🍎 An Apple Riddle for Grown-Ups Who’ve Kissed a Few Rotten Ones
- Lorran Wild
- Dec 24, 2025
- 3 min read
Updated: Jan 12
Long ago—or perhaps just outside of time—there lived a child who found themselves
wrapped in a quiet afternoon without a schedule. The light slanted gently through the window, but the crayons and toys seemed dull. The child wandered to their mother and said, not with complaint but with yearning,

“Momma, I'm so bored. What do I do?”
The mother looked up from her work, her hands still warm with purpose, and smiled the way mothers do when they are about to offer wisdom rather than a solution. She leaned in and spoke softly, as though the house itself were meant to hear:
“I have a mission for you. Go and find me a little red house. It has no windows and no doors, but it has a chimney, and inside there is a star.”
The words shimmered in the air. A task given. A journey had begun.
🌬️ The Adventure in Seeking
The child set out, because that is what one does when given a true question. They asked a girl riding by on her bicycle, who laughed and shrugged and said, “Try asking my father, the farmer—he knows the land.” The farmer wiped his hands on his trousers, gazed out over the fields, and said, “Such things belong to those who listen deeply. Go to the wise woman.”

The wise woman sat near the edge of the village, her eyes bright as morning dew, gazing at the horizon. She listened without interrupting, then nodded.
“You must ask the wind.”
And so the child climbed the hill at the edge of the apple orchard, where the trees stood like old storytellers and the air made music for the winged dancers. The child sat among the grass and blossoms and spoke their question to the breeze—not demanding, but curious. And the wind did not answer with words. Instead, it stirred the branches, whispered through the leaves… and loosened an apple from its place. Down it fell, softly, directly into the child’s lap. The child held it. Smooth. Red. Perfectly ordinary. Feeling both puzzled and quietly certain that something had happened. The child carried the apple home.
🔪 The Reveal
The mother smiled.

“Well done,” she said. The child blinked with trust and hope. This? This was the house? The mother took a knife and sliced the apple horizontally. And there it was. A perfect five-pointed star, glowing softly in the center. No windows. No doors. A chimney on top. A star within.
✨ What This Has to Do With Love
(and Why This Is Not a Children’s Story Anymore)
As kids, this riddle teaches wonder. As adults, it teaches discernment. Because here’s the part we learn the hard way: Not all apples are stars. Some apples look shiny, sweet, and promising on the outside—and when life (or intimacy, or conflict, or commitment) slices them open? Rot. Mold. The smell of “oh no, I ignored that red flag.” And you can’t always tell by looking. You only find out by testing—by relationship, by time, by pressure, by honesty. That doesn’t make you naïve. It makes you human.
🍏 The Other Truth (The One About You)
There’s another reason this story matters. Sometimes we are the apple. Not rotten—just… bored. Disconnected. Going through the motions. Forgetting that we were ever magic. Love can get stale. Desire can go quiet. Wonder can slip into routine and responsibility and “Is this all there is?”

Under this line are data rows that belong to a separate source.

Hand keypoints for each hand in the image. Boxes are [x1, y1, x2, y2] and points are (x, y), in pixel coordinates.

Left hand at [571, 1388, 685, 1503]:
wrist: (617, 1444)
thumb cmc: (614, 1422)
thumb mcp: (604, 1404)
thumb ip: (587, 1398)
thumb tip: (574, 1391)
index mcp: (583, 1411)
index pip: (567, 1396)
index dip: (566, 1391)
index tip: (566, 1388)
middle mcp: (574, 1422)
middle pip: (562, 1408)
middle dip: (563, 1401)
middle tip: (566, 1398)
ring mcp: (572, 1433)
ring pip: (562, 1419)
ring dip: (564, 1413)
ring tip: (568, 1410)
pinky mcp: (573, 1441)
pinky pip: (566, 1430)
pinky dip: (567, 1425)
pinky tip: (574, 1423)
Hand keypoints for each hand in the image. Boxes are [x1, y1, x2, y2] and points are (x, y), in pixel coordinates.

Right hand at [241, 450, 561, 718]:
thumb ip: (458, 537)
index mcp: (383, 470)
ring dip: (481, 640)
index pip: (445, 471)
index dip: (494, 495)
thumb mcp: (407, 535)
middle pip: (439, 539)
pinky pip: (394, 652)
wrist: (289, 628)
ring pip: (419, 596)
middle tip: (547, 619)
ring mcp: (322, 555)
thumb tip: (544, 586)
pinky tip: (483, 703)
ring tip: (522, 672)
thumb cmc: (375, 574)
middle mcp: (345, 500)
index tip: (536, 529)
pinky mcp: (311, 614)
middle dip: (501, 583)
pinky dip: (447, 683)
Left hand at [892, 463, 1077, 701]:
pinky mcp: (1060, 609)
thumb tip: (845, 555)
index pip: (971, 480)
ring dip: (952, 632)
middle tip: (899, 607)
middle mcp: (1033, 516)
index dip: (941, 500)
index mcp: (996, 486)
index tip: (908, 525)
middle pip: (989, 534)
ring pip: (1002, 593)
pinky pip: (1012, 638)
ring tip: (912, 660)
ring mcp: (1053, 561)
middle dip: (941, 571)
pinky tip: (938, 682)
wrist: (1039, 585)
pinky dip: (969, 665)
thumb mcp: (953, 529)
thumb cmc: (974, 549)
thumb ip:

Until something cuts us open again. A question. A rupture. A truth. A moment of wild emotion. And suddenly—there it is. The star we forgot was inside us.
🌬️ The Wind (Life's Mystery) Still Knows
The wind didn’t tell the child the answer. It dropped the experience into their lap. Which is how life still works. Love will test. Truth will reveal. And wonder waits patiently for us to remember how to look deeply at the ordinary.
🖤 A Closing Question (For Grown-Ups Only)
Where in your life are you mistaking shiny for true?
Where have you decided something is “boring” when it’s actually unopened?
And what might be revealed if you dared to look inside—yourself or another—without illusion?
Because some houses don’t look like much. Until you cut them open.
🍎✨
P.S. I dare you to make the cut and see if your next apple knows the 'secret'!